Digital Hospital

Context: Our US technical partner pingmd and Children’s Hospital of Orange County, LA

Medteryx was appointed as the Australian/NZ distributor for pingmd a highly innovative eHealth communication platform rapidly expanding across the US. pingMD was voted by PC Magazine, as one of the top 10 healthcare apps changing healthcare for the better in the US. (pingMD was recently acquired)

As part of working with pingMD we visited Children’s Hospital Orange County (CHOC) in Los Angeles to witness first hand how hospital specialists use Digital Health to build referral networks with their colleagues and primary care physicians.  We also learned how they use the secure pingmd app to capture photos, videos, and text based referrals; and how they use pingmd to interact with patients who provide relevant information via pingmd to their care team for immediate feedback. Pingmd is currently being integrated with Cerner at CHOC Children’s (a HIMSS Level 7 facility) to ensure a seamless electronic medical record.

Results delivered

  • Children’s Hospital of Orange County have rolled-out pingmd to over 250 hospital specialists
  • In September 2015, CHOC Children’s was successful in winning a US$17 million US government grant to roll out better integrated care to GPs and community specialists leveraging pingmd as their enabling eHealth platform.

 

Capacity Improvement — Operating Theatre

Context: Large Hospital Group with over 40 hospitals and busy operating theatre suites (~10 operating theatres per Surgical suite)

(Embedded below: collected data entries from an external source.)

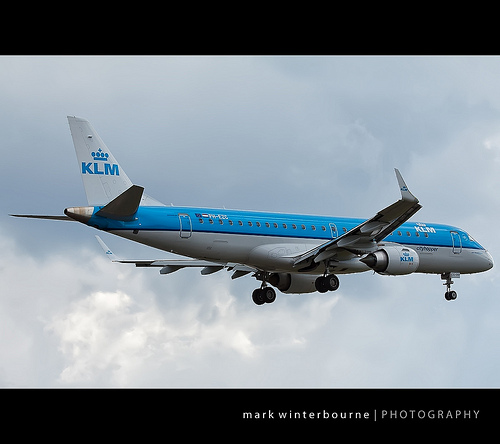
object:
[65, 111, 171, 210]
tail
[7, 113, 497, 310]
plane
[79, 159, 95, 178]
klm letters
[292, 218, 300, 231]
windows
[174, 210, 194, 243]
door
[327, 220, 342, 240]
door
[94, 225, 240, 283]
wing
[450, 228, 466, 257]
door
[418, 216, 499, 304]
front of plane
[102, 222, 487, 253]
stripe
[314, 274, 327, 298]
landing gear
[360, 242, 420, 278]
engine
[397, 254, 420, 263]
klm logo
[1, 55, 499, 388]
sky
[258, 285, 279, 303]
back landing gear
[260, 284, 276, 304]
wheels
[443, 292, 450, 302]
landing gear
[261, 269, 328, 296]
engine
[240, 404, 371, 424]
watermark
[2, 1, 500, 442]
photo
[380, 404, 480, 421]
photography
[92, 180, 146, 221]
back wing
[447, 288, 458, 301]
front wheels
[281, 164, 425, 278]
jet flaps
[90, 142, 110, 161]
logo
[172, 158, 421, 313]
middle of plane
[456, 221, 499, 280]
nose of plane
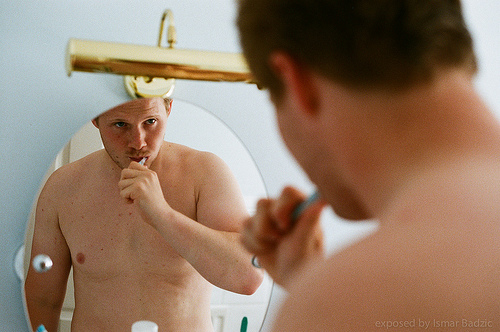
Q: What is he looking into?
A: A mirror.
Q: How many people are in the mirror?
A: 1.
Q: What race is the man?
A: Caucasian.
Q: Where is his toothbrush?
A: In his mouth.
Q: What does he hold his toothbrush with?
A: His hand.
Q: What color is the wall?
A: Light blue.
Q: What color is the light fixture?
A: Golden.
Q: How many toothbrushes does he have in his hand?
A: 1.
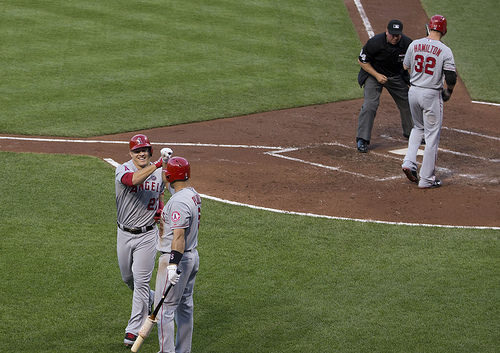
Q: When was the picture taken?
A: When a baseball game was being played.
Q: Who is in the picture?
A: Baseball players and ref.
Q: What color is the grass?
A: Green.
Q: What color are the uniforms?
A: Gray.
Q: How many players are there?
A: 3.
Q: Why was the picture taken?
A: To show the players.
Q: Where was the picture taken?
A: On a baseball field.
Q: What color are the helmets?
A: Red.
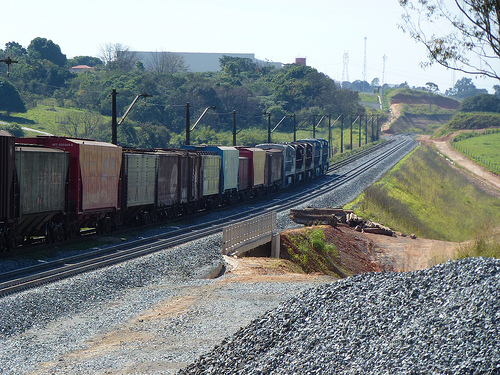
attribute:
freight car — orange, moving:
[18, 138, 117, 232]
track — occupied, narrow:
[2, 134, 394, 259]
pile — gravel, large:
[180, 254, 499, 375]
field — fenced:
[455, 132, 500, 173]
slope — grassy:
[344, 143, 498, 258]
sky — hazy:
[2, 1, 499, 94]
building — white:
[71, 64, 93, 76]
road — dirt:
[432, 141, 498, 190]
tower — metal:
[361, 35, 367, 87]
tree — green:
[398, 1, 499, 80]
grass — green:
[285, 227, 336, 264]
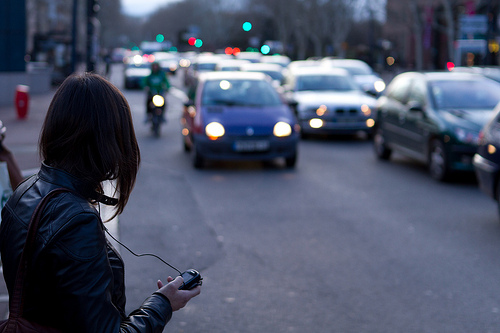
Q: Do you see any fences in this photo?
A: No, there are no fences.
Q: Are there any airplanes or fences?
A: No, there are no fences or airplanes.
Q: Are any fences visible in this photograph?
A: No, there are no fences.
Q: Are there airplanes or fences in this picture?
A: No, there are no fences or airplanes.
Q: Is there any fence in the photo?
A: No, there are no fences.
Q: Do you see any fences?
A: No, there are no fences.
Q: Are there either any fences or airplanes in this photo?
A: No, there are no fences or airplanes.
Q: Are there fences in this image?
A: No, there are no fences.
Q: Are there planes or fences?
A: No, there are no fences or planes.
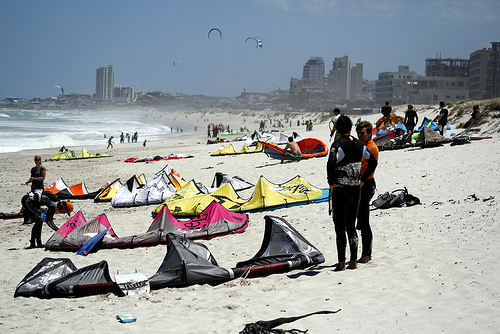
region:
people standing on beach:
[305, 123, 385, 276]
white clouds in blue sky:
[23, 16, 57, 41]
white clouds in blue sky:
[66, 30, 116, 53]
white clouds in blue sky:
[232, 0, 285, 41]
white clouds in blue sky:
[220, 27, 246, 50]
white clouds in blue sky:
[331, 10, 373, 36]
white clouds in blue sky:
[380, 16, 419, 52]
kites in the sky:
[167, 23, 264, 66]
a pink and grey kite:
[45, 205, 250, 241]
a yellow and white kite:
[150, 178, 320, 209]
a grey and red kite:
[10, 215, 325, 290]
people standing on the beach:
[325, 115, 377, 267]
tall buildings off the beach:
[290, 42, 496, 107]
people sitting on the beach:
[180, 107, 496, 145]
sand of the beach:
[375, 210, 496, 330]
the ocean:
[0, 107, 170, 142]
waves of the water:
[7, 112, 84, 143]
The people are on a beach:
[18, 8, 469, 330]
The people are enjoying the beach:
[11, 23, 481, 318]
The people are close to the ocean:
[16, 36, 487, 331]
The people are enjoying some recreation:
[11, 42, 496, 323]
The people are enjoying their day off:
[25, 35, 467, 330]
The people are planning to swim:
[10, 25, 492, 325]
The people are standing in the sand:
[10, 30, 491, 325]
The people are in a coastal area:
[10, 37, 491, 328]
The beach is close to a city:
[16, 40, 487, 321]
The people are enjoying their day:
[17, 30, 469, 320]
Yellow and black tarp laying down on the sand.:
[192, 175, 236, 219]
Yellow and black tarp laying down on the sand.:
[102, 306, 149, 327]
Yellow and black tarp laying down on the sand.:
[17, 242, 112, 294]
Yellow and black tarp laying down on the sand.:
[383, 188, 427, 209]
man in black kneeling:
[21, 188, 73, 246]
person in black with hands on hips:
[326, 115, 377, 269]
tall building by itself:
[95, 64, 115, 101]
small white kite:
[256, 35, 263, 47]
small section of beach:
[1, 108, 191, 153]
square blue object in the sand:
[116, 313, 135, 323]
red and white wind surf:
[125, 152, 193, 159]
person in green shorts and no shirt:
[279, 137, 301, 162]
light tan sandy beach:
[2, 107, 499, 332]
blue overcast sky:
[1, 0, 497, 96]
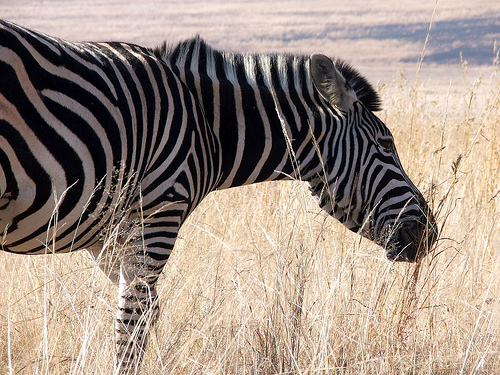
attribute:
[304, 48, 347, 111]
ear — zebras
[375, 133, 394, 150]
eye — Zebras, black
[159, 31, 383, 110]
mane — black and white, zebra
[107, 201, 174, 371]
leg — zebras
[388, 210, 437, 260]
snout — black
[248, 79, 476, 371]
grass — tall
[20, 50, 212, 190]
pattern — striped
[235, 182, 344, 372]
grass — tall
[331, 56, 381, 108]
hair — black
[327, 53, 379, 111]
mane — short, spiky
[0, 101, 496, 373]
grass — tall, brown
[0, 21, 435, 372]
zebra — black and white, brown, black, white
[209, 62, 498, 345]
grass — tall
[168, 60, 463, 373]
grass — tall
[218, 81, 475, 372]
grass — tall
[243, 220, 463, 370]
food — dry grass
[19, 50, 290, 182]
stripes — perfect, black, white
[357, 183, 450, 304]
nose — black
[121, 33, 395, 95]
mae — black, white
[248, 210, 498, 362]
grass — long, brown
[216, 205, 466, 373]
grass — brown, wiry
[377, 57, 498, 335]
grass — long, stalky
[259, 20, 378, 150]
ears — white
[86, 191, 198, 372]
stripes — small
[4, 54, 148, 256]
stripes — large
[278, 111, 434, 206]
stripes — thin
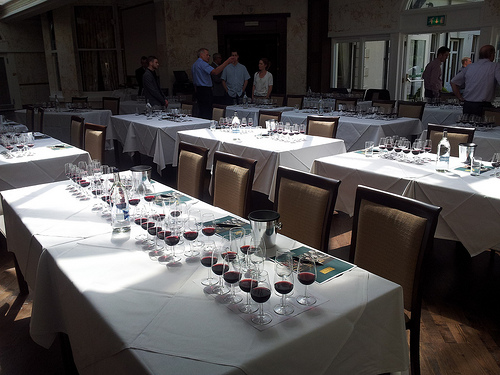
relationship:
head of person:
[436, 42, 454, 64] [420, 41, 463, 105]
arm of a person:
[213, 60, 237, 79] [190, 47, 212, 107]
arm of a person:
[141, 75, 151, 100] [136, 54, 166, 101]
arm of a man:
[265, 73, 279, 93] [221, 50, 249, 105]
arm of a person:
[445, 67, 468, 87] [252, 57, 273, 104]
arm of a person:
[430, 65, 436, 96] [422, 45, 450, 100]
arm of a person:
[143, 81, 164, 100] [139, 54, 171, 116]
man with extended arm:
[190, 48, 237, 121] [211, 50, 237, 82]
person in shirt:
[252, 59, 273, 99] [255, 71, 272, 94]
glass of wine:
[295, 250, 320, 310] [293, 268, 316, 286]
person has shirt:
[252, 59, 273, 99] [250, 67, 277, 97]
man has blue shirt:
[193, 48, 215, 114] [192, 62, 213, 84]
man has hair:
[190, 48, 237, 121] [433, 44, 451, 60]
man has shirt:
[190, 48, 237, 121] [232, 58, 285, 105]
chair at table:
[177, 140, 210, 197] [31, 167, 351, 373]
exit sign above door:
[425, 14, 446, 26] [398, 31, 478, 103]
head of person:
[166, 39, 230, 101] [186, 43, 229, 108]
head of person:
[147, 56, 161, 70] [136, 55, 168, 108]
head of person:
[253, 51, 283, 88] [235, 42, 287, 110]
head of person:
[477, 44, 493, 59] [450, 42, 495, 124]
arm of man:
[205, 63, 228, 76] [190, 48, 237, 121]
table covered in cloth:
[4, 169, 417, 374] [2, 173, 422, 355]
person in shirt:
[252, 59, 273, 99] [252, 70, 279, 92]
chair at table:
[343, 154, 450, 374] [4, 169, 417, 374]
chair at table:
[166, 142, 211, 199] [4, 169, 417, 374]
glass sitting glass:
[268, 261, 293, 317] [248, 269, 271, 328]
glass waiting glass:
[296, 256, 318, 305] [248, 269, 271, 328]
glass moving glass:
[238, 265, 259, 312] [248, 269, 271, 328]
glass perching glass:
[198, 238, 220, 285] [248, 269, 271, 328]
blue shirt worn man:
[192, 58, 215, 87] [221, 50, 251, 106]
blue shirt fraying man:
[189, 56, 213, 88] [221, 50, 251, 106]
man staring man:
[190, 48, 237, 121] [221, 50, 251, 106]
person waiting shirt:
[252, 59, 273, 99] [258, 81, 271, 90]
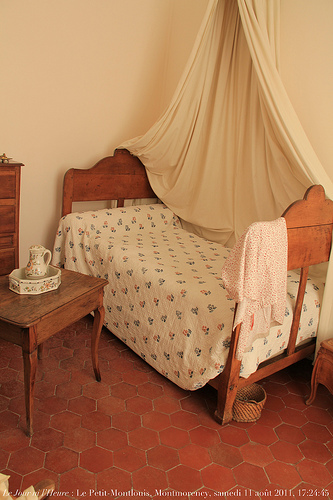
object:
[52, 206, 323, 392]
bedding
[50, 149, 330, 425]
bed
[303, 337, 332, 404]
side table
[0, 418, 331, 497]
floor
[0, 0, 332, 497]
bedroom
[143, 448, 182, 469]
shapes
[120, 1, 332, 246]
curtains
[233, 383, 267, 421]
basket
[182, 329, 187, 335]
flower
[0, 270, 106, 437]
table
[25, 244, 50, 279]
pitcher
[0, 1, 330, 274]
wall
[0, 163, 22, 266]
dresser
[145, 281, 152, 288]
flower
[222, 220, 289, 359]
blanket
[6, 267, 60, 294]
bowl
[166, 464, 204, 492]
tile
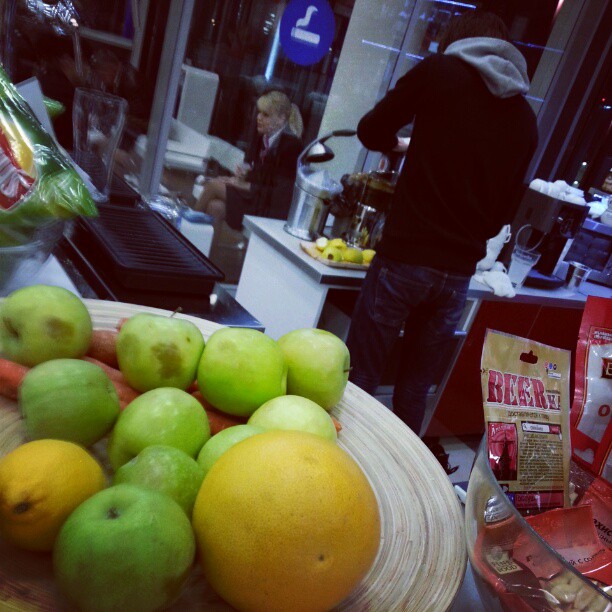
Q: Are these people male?
A: No, they are both male and female.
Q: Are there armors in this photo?
A: No, there are no armors.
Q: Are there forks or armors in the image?
A: No, there are no armors or forks.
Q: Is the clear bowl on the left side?
A: Yes, the bowl is on the left of the image.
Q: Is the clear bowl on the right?
A: No, the bowl is on the left of the image.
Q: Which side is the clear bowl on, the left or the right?
A: The bowl is on the left of the image.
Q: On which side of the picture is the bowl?
A: The bowl is on the left of the image.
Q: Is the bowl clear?
A: Yes, the bowl is clear.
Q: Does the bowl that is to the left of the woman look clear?
A: Yes, the bowl is clear.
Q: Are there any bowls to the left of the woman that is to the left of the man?
A: Yes, there is a bowl to the left of the woman.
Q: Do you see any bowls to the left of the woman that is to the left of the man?
A: Yes, there is a bowl to the left of the woman.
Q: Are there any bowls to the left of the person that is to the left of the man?
A: Yes, there is a bowl to the left of the woman.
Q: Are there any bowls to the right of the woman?
A: No, the bowl is to the left of the woman.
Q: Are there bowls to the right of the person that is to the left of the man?
A: No, the bowl is to the left of the woman.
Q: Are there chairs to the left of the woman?
A: No, there is a bowl to the left of the woman.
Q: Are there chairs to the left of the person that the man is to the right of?
A: No, there is a bowl to the left of the woman.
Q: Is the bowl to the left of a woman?
A: Yes, the bowl is to the left of a woman.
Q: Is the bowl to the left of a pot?
A: No, the bowl is to the left of a woman.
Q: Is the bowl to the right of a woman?
A: No, the bowl is to the left of a woman.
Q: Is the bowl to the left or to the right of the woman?
A: The bowl is to the left of the woman.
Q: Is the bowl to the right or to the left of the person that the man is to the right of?
A: The bowl is to the left of the woman.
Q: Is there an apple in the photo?
A: Yes, there is an apple.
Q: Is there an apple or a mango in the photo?
A: Yes, there is an apple.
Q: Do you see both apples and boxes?
A: No, there is an apple but no boxes.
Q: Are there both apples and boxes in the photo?
A: No, there is an apple but no boxes.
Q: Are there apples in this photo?
A: Yes, there is an apple.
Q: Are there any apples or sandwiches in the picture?
A: Yes, there is an apple.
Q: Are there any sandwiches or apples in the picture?
A: Yes, there is an apple.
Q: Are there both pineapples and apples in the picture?
A: No, there is an apple but no pineapples.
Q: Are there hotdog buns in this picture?
A: No, there are no hotdog buns.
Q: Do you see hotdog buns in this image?
A: No, there are no hotdog buns.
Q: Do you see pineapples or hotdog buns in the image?
A: No, there are no hotdog buns or pineapples.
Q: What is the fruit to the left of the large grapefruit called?
A: The fruit is an apple.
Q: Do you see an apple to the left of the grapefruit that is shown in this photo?
A: Yes, there is an apple to the left of the grapefruit.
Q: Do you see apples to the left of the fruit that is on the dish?
A: Yes, there is an apple to the left of the grapefruit.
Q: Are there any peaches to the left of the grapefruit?
A: No, there is an apple to the left of the grapefruit.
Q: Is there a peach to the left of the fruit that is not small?
A: No, there is an apple to the left of the grapefruit.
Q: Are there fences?
A: No, there are no fences.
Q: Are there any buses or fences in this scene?
A: No, there are no fences or buses.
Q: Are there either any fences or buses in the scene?
A: No, there are no fences or buses.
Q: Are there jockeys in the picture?
A: No, there are no jockeys.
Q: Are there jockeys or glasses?
A: No, there are no jockeys or glasses.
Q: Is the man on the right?
A: Yes, the man is on the right of the image.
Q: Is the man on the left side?
A: No, the man is on the right of the image.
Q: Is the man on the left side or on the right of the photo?
A: The man is on the right of the image.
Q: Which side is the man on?
A: The man is on the right of the image.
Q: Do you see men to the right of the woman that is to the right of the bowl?
A: Yes, there is a man to the right of the woman.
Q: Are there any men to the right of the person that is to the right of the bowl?
A: Yes, there is a man to the right of the woman.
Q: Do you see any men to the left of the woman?
A: No, the man is to the right of the woman.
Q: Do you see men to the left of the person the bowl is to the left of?
A: No, the man is to the right of the woman.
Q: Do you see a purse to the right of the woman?
A: No, there is a man to the right of the woman.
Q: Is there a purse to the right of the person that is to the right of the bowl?
A: No, there is a man to the right of the woman.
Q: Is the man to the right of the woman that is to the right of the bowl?
A: Yes, the man is to the right of the woman.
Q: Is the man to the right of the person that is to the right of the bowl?
A: Yes, the man is to the right of the woman.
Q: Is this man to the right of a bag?
A: No, the man is to the right of the woman.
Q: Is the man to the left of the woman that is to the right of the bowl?
A: No, the man is to the right of the woman.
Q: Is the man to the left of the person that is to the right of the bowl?
A: No, the man is to the right of the woman.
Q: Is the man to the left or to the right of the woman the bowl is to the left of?
A: The man is to the right of the woman.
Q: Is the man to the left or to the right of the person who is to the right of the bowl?
A: The man is to the right of the woman.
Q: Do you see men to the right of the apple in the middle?
A: Yes, there is a man to the right of the apple.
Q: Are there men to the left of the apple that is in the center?
A: No, the man is to the right of the apple.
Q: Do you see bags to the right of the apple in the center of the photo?
A: No, there is a man to the right of the apple.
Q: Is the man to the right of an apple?
A: Yes, the man is to the right of an apple.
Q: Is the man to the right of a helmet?
A: No, the man is to the right of an apple.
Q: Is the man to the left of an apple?
A: No, the man is to the right of an apple.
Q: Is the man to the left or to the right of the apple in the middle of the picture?
A: The man is to the right of the apple.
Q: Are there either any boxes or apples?
A: Yes, there is an apple.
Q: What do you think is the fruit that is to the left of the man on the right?
A: The fruit is an apple.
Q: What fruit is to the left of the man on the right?
A: The fruit is an apple.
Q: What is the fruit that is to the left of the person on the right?
A: The fruit is an apple.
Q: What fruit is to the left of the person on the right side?
A: The fruit is an apple.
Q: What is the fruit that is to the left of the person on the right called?
A: The fruit is an apple.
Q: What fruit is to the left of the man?
A: The fruit is an apple.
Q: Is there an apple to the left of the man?
A: Yes, there is an apple to the left of the man.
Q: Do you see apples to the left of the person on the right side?
A: Yes, there is an apple to the left of the man.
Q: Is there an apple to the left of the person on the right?
A: Yes, there is an apple to the left of the man.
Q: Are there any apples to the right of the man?
A: No, the apple is to the left of the man.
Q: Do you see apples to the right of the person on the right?
A: No, the apple is to the left of the man.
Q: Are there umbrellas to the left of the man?
A: No, there is an apple to the left of the man.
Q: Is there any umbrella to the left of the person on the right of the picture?
A: No, there is an apple to the left of the man.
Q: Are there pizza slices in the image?
A: No, there are no pizza slices.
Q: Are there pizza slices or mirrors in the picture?
A: No, there are no pizza slices or mirrors.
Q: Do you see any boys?
A: No, there are no boys.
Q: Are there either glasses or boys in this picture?
A: No, there are no boys or glasses.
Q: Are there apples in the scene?
A: Yes, there is an apple.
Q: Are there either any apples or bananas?
A: Yes, there is an apple.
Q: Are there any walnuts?
A: No, there are no walnuts.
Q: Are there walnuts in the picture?
A: No, there are no walnuts.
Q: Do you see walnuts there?
A: No, there are no walnuts.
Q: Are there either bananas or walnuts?
A: No, there are no walnuts or bananas.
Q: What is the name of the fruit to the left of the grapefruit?
A: The fruit is an apple.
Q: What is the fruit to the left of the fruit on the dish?
A: The fruit is an apple.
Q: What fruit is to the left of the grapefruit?
A: The fruit is an apple.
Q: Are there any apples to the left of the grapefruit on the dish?
A: Yes, there is an apple to the left of the grapefruit.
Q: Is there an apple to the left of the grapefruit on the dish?
A: Yes, there is an apple to the left of the grapefruit.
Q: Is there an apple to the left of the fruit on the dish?
A: Yes, there is an apple to the left of the grapefruit.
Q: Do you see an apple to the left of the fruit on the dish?
A: Yes, there is an apple to the left of the grapefruit.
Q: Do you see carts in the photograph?
A: No, there are no carts.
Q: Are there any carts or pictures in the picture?
A: No, there are no carts or pictures.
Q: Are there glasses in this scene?
A: No, there are no glasses.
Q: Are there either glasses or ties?
A: No, there are no glasses or ties.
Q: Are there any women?
A: Yes, there is a woman.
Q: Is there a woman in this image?
A: Yes, there is a woman.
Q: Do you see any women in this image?
A: Yes, there is a woman.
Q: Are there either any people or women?
A: Yes, there is a woman.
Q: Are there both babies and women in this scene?
A: No, there is a woman but no babies.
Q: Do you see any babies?
A: No, there are no babies.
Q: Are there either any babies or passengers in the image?
A: No, there are no babies or passengers.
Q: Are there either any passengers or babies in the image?
A: No, there are no babies or passengers.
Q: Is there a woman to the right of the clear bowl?
A: Yes, there is a woman to the right of the bowl.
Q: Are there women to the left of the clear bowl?
A: No, the woman is to the right of the bowl.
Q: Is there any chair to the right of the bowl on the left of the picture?
A: No, there is a woman to the right of the bowl.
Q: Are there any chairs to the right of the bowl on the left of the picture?
A: No, there is a woman to the right of the bowl.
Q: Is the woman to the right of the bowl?
A: Yes, the woman is to the right of the bowl.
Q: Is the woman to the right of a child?
A: No, the woman is to the right of the bowl.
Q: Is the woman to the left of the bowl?
A: No, the woman is to the right of the bowl.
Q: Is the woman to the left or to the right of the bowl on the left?
A: The woman is to the right of the bowl.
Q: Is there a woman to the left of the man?
A: Yes, there is a woman to the left of the man.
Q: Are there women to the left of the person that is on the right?
A: Yes, there is a woman to the left of the man.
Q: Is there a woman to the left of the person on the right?
A: Yes, there is a woman to the left of the man.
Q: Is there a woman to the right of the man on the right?
A: No, the woman is to the left of the man.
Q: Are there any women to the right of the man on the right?
A: No, the woman is to the left of the man.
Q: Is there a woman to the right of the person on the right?
A: No, the woman is to the left of the man.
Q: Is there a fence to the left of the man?
A: No, there is a woman to the left of the man.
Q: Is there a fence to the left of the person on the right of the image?
A: No, there is a woman to the left of the man.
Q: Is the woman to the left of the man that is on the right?
A: Yes, the woman is to the left of the man.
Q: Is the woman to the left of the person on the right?
A: Yes, the woman is to the left of the man.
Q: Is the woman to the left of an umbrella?
A: No, the woman is to the left of the man.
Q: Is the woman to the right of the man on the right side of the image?
A: No, the woman is to the left of the man.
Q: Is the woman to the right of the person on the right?
A: No, the woman is to the left of the man.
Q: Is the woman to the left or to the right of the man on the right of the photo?
A: The woman is to the left of the man.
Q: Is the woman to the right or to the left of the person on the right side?
A: The woman is to the left of the man.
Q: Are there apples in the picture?
A: Yes, there is an apple.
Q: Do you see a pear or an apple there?
A: Yes, there is an apple.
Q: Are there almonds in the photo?
A: No, there are no almonds.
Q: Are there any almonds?
A: No, there are no almonds.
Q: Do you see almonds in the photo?
A: No, there are no almonds.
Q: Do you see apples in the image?
A: Yes, there is an apple.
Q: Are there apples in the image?
A: Yes, there is an apple.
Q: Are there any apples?
A: Yes, there is an apple.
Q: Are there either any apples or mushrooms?
A: Yes, there is an apple.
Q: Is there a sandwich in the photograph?
A: No, there are no sandwiches.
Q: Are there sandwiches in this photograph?
A: No, there are no sandwiches.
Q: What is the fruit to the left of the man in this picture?
A: The fruit is an apple.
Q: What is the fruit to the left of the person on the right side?
A: The fruit is an apple.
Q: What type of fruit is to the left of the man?
A: The fruit is an apple.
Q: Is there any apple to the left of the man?
A: Yes, there is an apple to the left of the man.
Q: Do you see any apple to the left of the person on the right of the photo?
A: Yes, there is an apple to the left of the man.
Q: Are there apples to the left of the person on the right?
A: Yes, there is an apple to the left of the man.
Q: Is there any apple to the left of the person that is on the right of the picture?
A: Yes, there is an apple to the left of the man.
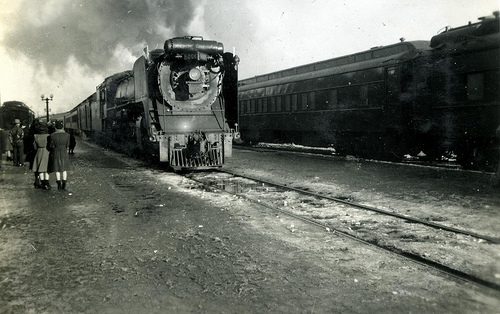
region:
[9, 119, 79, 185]
people going out for the night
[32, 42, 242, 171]
a train sitting on the track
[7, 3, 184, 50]
the smoke in the air above the train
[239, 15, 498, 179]
another train on the track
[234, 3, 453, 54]
the sunny sky above the train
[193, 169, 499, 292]
the track next to the train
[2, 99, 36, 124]
the other train on the other track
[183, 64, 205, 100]
the light on the front of the train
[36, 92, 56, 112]
the light pole next to the train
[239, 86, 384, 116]
the windows on the side of the train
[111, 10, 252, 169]
A steam engine is in black and white.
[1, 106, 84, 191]
A group of people standing next to train.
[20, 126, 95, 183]
Two women are wearing dresses.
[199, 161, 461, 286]
Mud is on top of the train tracks.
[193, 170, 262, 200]
A puddle is on top of the train tracks.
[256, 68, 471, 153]
Another train car is adjacent to another train.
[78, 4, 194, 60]
Steam is coming from a train.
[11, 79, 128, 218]
A train is passing by a group of people.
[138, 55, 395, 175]
A train is passing by train cars.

  • Scope: Reduce late starts, turnaround times, early finishes, and late-in-evening ward transfers
  • Ensure safe practices are measured and maintained -eg Time Out
  • Ensure clinician/surgeon engagement

Results delivered

  • Our experience indicates biggest benefit reported by front front-line operating theatre staff is a less stressful workplace
  • Our typical KPI trend results for operating theatre capacity improvement programs are between 5–15%

Capacity improvement — Hospital Ward

Context: Busy multi-site surgical hospital client with mix of Emergency and Elective procedures

  • Scope: Improve patient discharge by 10am—in key hospital wards (eg. surgical, orthopaedic, rehab) to free up beds for anticipated ED admissions, and theatre
  • Goal: Minimise bed-block and Emergency Department ambulance bypass hours using a ‘pull system’ to smooth patient flow
  • Review on a site-by-site basis, merits of a patient discharge lounge
  • Ensure high levels of patient satisfaction are maintained

Results delivered

  • Front line ward staff document and implement corrective actions to improve on-time patient discharge
  • Improved communication up-front with patients increases carer and patient satisfaction
  • Discharge lounge implemented at 1 of 5 hospitals
  • Our KPI results for patient discharge by 10am often achieve >50% improvement

Cost/Waste Reduction — Hospitals

Context: Public Hospital project experience

  • Scope: a) Reduce waste and improve cost efficiencies in non-clinical areas (eg. food, and ward inventories)
  • Scope: b) Reduce number of unnecessary diagnostic tests (eg. tests ordered prior to patient discharge but never reviewed)
  • Scope: c) Reduce wastage of high cost pharmaceuticals (eg. shelf life expires before use)

Results delivered

  • Reductions in high-cost pharmaceuticals and pharmacy inventory 5–20%
  • Decrease in unused and duplication of diagnostic tests typically 10–25%
  • Decrease in food wastage by typically 10–20%
  • Stores and ward inventory reductions of 15–25%

 

KPIs Visual Monitoring — Hospitals

Context: 24 month program to roll-out visual performance monitoring to front line hospital staff

  • Scope: many change programs lack the ‘hard-wiring’ of KPIs from Board room to front line teams. However, during this successful client engagement, Medteryx worked with multiple hospital sites and front line teams (clinical and non-clinical) to tightly link Group strategy with day-to-day improvement tasks and to upskill the organisation in visual reporting techniques
  • Clinicians mandated a ‘balanced score card’ approach focusing on Quality, Patient Satisfaction, and Capacity improvement
  • Dirty data were common and required error reporting scripts and staff training to correct
  • Skills training was required for front line team members around principles of continuous improvement, importance of fact based analysis, and delivering value for money outcomes.

Results delivered

  • Sustained frontline engagement evidenced by team members owning and plotting their own results for each KPI on a daily basis
  • Hospital management reporting system updated so that each KPI takes no longer than 2 minutes to chart on a daily basis -eg by theatre tech or ward clerk
  • Buy-in and ownership by front line staff in change program to achieve ‘service excellence’
  • Broad based improvement across a range of KPIs between 5% to 50%.